All slides were scanned on the Pannoramic 1000® Scanner (3DHISTECH Ltd, Budapest, Hungary) at 20 × (0.25 µm/pixel), using the scanning protocol clinically validated for histological WSIs currently used in our laboratory and managed by SlideCenter software (3DHISTECH Ltd., Budapest, Hungary). The time for scanning and the size file for each slide were recorded.

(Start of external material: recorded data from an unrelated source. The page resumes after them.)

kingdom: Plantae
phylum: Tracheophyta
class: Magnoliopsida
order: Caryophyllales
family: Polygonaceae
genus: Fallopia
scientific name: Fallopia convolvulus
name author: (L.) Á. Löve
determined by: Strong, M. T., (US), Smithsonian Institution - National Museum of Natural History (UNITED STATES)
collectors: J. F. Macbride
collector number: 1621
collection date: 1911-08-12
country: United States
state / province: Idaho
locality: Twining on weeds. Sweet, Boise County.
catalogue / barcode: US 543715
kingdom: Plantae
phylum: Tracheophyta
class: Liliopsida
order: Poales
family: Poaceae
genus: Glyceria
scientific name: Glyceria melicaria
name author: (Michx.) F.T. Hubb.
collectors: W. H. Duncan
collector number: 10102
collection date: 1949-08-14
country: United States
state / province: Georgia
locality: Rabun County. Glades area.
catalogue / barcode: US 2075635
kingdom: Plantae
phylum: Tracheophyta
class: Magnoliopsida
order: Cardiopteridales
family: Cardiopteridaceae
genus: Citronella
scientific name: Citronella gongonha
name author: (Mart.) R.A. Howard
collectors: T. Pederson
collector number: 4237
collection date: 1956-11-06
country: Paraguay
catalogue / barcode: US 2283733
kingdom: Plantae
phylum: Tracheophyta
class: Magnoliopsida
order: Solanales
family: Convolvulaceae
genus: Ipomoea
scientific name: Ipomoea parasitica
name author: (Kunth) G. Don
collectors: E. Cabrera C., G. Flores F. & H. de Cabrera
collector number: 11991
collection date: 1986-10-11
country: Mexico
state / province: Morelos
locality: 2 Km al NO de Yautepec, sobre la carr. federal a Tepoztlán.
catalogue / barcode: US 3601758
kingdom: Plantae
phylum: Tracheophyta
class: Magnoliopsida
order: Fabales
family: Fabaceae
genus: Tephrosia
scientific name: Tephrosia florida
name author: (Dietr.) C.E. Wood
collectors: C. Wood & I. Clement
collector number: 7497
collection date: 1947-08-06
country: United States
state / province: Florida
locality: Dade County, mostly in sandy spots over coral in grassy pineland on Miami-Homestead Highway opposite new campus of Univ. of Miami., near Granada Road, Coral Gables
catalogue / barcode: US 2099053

The WSIs were included in the virtual tray of the respective case for observation by one pathologist (CE) using the SlideViewer software (3DHISTECH, Ltd., Budapest, Hungary) (Fig. 2). On top of the WSI obtained from the first Sect. (2 µm, non-adhesive slide)m a digital measurement of the tissue was obtained. At 0.4 × magnification view and using the tool “draw a closed polygon,” we calculated the area and perimeter of each fragment. Within this area were included: the larger tissue fragment and very small tissue fragments detached, that could be identified as thyroid tissue. Small tissue fragments that were aligned with the largest fragment were included in a single measurement while tissue fragments located far from the largest fragment were measured separately and summed to those of the corresponding largest fragment (Fig. 3).

Fig.2

Aspect of the 4 different type of section of the same nodule disclosing the diagnosis of benign nodule in the setting of follicular nodular disease. A Hematoxylin and eosin (H&E), 40 × , 2 µm, non-adhesive slide; B H&E, 40 × , 3 µm, non-adhesive slide; C H&E, 40 × , 4 µm, non-adhesive slide; D H&E, 40 × , 2 µm, adhesive slide

Fig. 3

Measurement of the perimeter and area of the thyroid tissue fragments using digital tools on the whole slide image. A Measurement of the perimeter of a fragment inked red (arrow) that was representative of a follicular nodular disease with predominant macrofollicular growth pattern, H&E, 0.4 × , inset 41 × ; B measurement of the area and perimeter of a fragment inked green including a small fragment aligned with the largest fragment, this fragment was representative of a solid pattern papillary carcinoma, H&E, 0.4 × , inset 41 × ; C measurement of the area and perimeter of a fragment inked blue including 3 small fragments detached, this fragment was representative of a follicular nodular disease with dominant microfollicular pattern, H&E, 0.4 × 

All 40 nodules were observed and classified according to the 5th edition of the WHO book for Endocrine and Neuroendocrine tumours. For each nodule, the following data was recorded: age (years) and gender of the patient, largest size of the nodule (mm), location of the nodule, diagnosis, dominant histological pattern represented in the WSI, area of the fragment (mm2), perimeter of the fragment (mm), scanning time per each section (seconds), file size of each WSI per section (Mb), scanning time per area per section (seconds/mm2), and file size per area per section (Mb/mm2).

Statistical analysis

Statistical analyses were performed using the Statistical Package for the Social Sciences (SPSS) version 29.0 for Windows. Fisher’s exact test was used for comparison of qualitative variables. The pair t test, the one-way ANOVA, and the Kruskal–Wallis test (KW) were used for comparison of quantitative variables, after testing for normal distribution through the Kolmogorov–Smirnov test. The level of significance was set at p < 0.05.